Does Anyone Really
Need Life Insurance?

I have written about the need for life insurance several times, but today I will take the opposite approach.  Does anybody actually need life insurance? 

After all, up until the mid-nineteenth century, it didn’t exist, for all practical purposes, and civilization progressed just fine without it.  However, using that logic, the same can be said about electricity and, Luddites notwithstanding, I don’t hear anybody saying we don’t need electricity.

Of course we benefit directly from electricity and our beneficiaries benefit directly from our life insurance.  Unless you count the psychic benefit we receive from providing for our loved ones.

I started thinking about this after reading that Herbert Hoover was orphaned when he was 10 years old, separated from his siblings and sent off to Oregon (from Iowa) to live with an uncle.  It wasn’t the ideal childhood, certainly not the way you draw it up, but he didn’t turn out too bad.

It turns out that Hoover was an exceptional individual who surmounted many other challenging situations during his life, so he may not be the best example.  What would be the fate of a weaker constituted individual? 

In today’s day and age, what would happen if an individual with minor dependents died without life insurance?  If there was a surviving parent, that individual would need to develop a game plan for survival.  That could range anywhere between doable and impossible, but I think most would agree it wouldn’t be easy.
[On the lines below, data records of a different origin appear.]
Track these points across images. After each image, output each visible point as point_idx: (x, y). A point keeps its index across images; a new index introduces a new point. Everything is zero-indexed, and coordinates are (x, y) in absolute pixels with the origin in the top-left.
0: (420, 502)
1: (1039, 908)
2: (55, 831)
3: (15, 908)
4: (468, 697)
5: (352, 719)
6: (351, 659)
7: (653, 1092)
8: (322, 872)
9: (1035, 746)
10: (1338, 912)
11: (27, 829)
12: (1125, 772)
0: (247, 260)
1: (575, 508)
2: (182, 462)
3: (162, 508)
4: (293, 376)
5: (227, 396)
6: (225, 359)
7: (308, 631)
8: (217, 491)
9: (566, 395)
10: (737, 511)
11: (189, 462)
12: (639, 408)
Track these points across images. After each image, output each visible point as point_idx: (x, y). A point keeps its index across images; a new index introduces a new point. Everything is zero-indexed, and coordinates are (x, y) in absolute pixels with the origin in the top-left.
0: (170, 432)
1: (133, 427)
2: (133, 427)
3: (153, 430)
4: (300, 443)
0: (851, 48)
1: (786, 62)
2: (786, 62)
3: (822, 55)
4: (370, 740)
It could entail starting a GoFundMe campaign, asking for donations in lieu of flowers, leaning on friends and relatives for financial assistance or some other means of getting by.  But whatever avenue chosen, it is highly improbable that they would starve to death.  It might not be pretty, but they would in all likelihood survive.  Who knows, they might even be so constituted so as to thrive, a la Herbert Hoover.

So given the almost certainty that dependents will not starve to death due to a lack of life insurance, is it necessary?  Does it make sense to divert resources from one area to the purchase of life insurance?  The answer is a personal one and will be answered differently by different people.

Because of the survival factor and the fact that there is a very small chance of death in any given year (at least for young people),  it becomes clearer why some people feel it pointless to allocate resources toward the purchase of life insurance that could be more productively deployed elsewhere.

While there is technically no correct answer, most parents feel that life insurance is absolutely necessary for them to accomplish their goals.  But I have met people who feel otherwise.